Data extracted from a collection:
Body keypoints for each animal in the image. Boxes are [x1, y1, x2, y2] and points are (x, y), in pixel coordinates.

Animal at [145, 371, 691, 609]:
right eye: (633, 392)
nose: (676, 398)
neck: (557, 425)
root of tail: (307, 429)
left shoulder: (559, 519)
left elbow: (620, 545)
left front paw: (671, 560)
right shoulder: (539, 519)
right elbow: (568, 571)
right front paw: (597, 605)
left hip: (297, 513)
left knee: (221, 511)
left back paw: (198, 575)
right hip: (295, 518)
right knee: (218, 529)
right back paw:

**Instructions for the task**: Copy out each line of the data that includes the string "left".

**Solved problem**:
left shoulder: (559, 519)
left elbow: (620, 545)
left front paw: (671, 560)
left hip: (297, 513)
left knee: (221, 511)
left back paw: (198, 575)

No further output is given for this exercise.